+++ The data

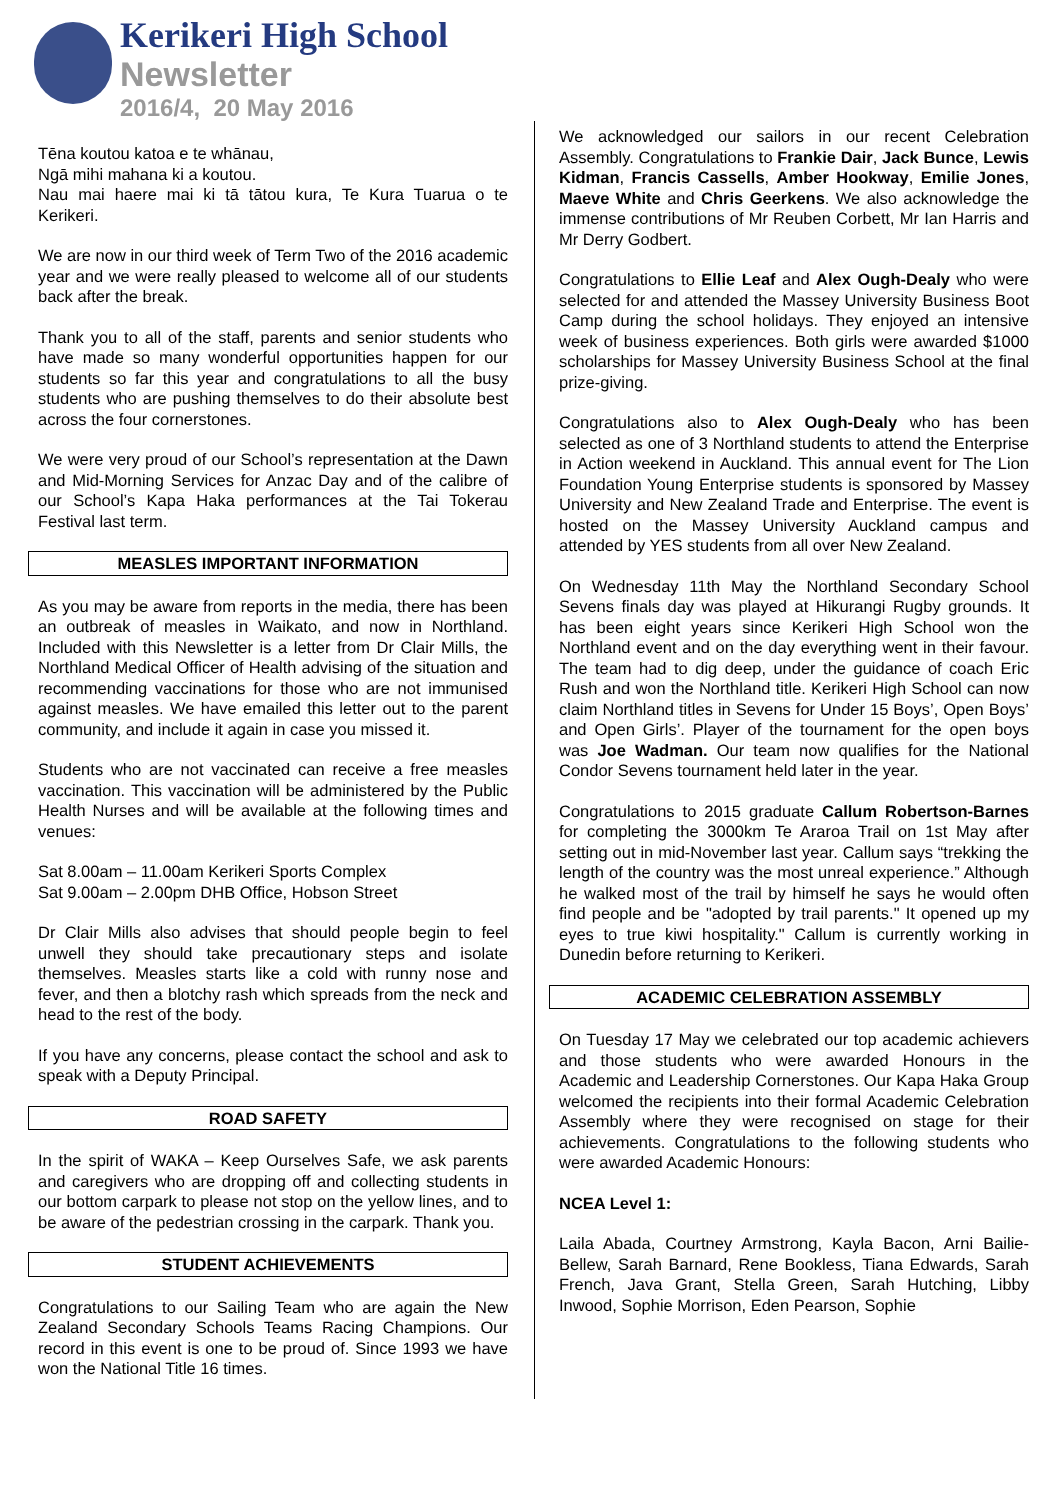Kerikeri High School
Newsletter
2016/4, 20 May 2016
Tēna koutou katoa e te whānau,
Ngā mihi mahana ki a koutou.
Nau mai haere mai ki tā tātou kura, Te Kura Tuarua o te Kerikeri.
We are now in our third week of Term Two of the 2016 academic year and we were really pleased to welcome all of our students back after the break.
Thank you to all of the staff, parents and senior students who have made so many wonderful opportunities happen for our students so far this year and congratulations to all the busy students who are pushing themselves to do their absolute best across the four cornerstones.
We were very proud of our School’s representation at the Dawn and Mid-Morning Services for Anzac Day and of the calibre of our School’s Kapa Haka performances at the Tai Tokerau Festival last term.
MEASLES IMPORTANT INFORMATION
As you may be aware from reports in the media, there has been an outbreak of measles in Waikato, and now in Northland. Included with this Newsletter is a letter from Dr Clair Mills, the Northland Medical Officer of Health advising of the situation and recommending vaccinations for those who are not immunised against measles. We have emailed this letter out to the parent community, and include it again in case you missed it.
Students who are not vaccinated can receive a free measles vaccination. This vaccination will be administered by the Public Health Nurses and will be available at the following times and venues:
Sat 8.00am – 11.00am Kerikeri Sports Complex
Sat 9.00am – 2.00pm DHB Office, Hobson Street
Dr Clair Mills also advises that should people begin to feel unwell they should take precautionary steps and isolate themselves. Measles starts like a cold with runny nose and fever, and then a blotchy rash which spreads from the neck and head to the rest of the body.
If you have any concerns, please contact the school and ask to speak with a Deputy Principal.
ROAD SAFETY
In the spirit of WAKA – Keep Ourselves Safe, we ask parents and caregivers who are dropping off and collecting students in our bottom carpark to please not stop on the yellow lines, and to be aware of the pedestrian crossing in the carpark. Thank you.
STUDENT ACHIEVEMENTS
Congratulations to our Sailing Team who are again the New Zealand Secondary Schools Teams Racing Champions. Our record in this event is one to be proud of. Since 1993 we have won the National Title 16 times.
We acknowledged our sailors in our recent Celebration Assembly. Congratulations to Frankie Dair, Jack Bunce, Lewis Kidman, Francis Cassells, Amber Hookway, Emilie Jones, Maeve White and Chris Geerkens. We also acknowledge the immense contributions of Mr Reuben Corbett, Mr Ian Harris and Mr Derry Godbert.
Congratulations to Ellie Leaf and Alex Ough-Dealy who were selected for and attended the Massey University Business Boot Camp during the school holidays. They enjoyed an intensive week of business experiences. Both girls were awarded $1000 scholarships for Massey University Business School at the final prize-giving.
Congratulations also to Alex Ough-Dealy who has been selected as one of 3 Northland students to attend the Enterprise in Action weekend in Auckland. This annual event for The Lion Foundation Young Enterprise students is sponsored by Massey University and New Zealand Trade and Enterprise. The event is hosted on the Massey University Auckland campus and attended by YES students from all over New Zealand.
On Wednesday 11th May the Northland Secondary School Sevens finals day was played at Hikurangi Rugby grounds. It has been eight years since Kerikeri High School won the Northland event and on the day everything went in their favour. The team had to dig deep, under the guidance of coach Eric Rush and won the Northland title. Kerikeri High School can now claim Northland titles in Sevens for Under 15 Boys’, Open Boys’ and Open Girls’. Player of the tournament for the open boys was Joe Wadman. Our team now qualifies for the National Condor Sevens tournament held later in the year.
Congratulations to 2015 graduate Callum Robertson-Barnes for completing the 3000km Te Araroa Trail on 1st May after setting out in mid-November last year. Callum says “trekking the length of the country was the most unreal experience.” Although he walked most of the trail by himself he says he would often find people and be "adopted by trail parents." It opened up my eyes to true kiwi hospitality." Callum is currently working in Dunedin before returning to Kerikeri.
ACADEMIC CELEBRATION ASSEMBLY
On Tuesday 17 May we celebrated our top academic achievers and those students who were awarded Honours in the Academic and Leadership Cornerstones. Our Kapa Haka Group welcomed the recipients into their formal Academic Celebration Assembly where they were recognised on stage for their achievements. Congratulations to the following students who were awarded Academic Honours:
NCEA Level 1:
Laila Abada, Courtney Armstrong, Kayla Bacon, Arni Bailie-Bellew, Sarah Barnard, Rene Bookless, Tiana Edwards, Sarah French, Java Grant, Stella Green, Sarah Hutching, Libby Inwood, Sophie Morrison, Eden Pearson, Sophie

++++++

_Exercise objective_. In the records above, find each line with the word "times" and copy it.

_Response below_.
Students who are not vaccinated can receive a free measles vaccination. This vaccination will be administered by the Public Health Nurses and will be available at the following times and venues:
Congratulations to our Sailing Team who are again the New Zealand Secondary Schools Teams Racing Champions. Our record in this event is one to be proud of. Since 1993 we have won the National Title 16 times.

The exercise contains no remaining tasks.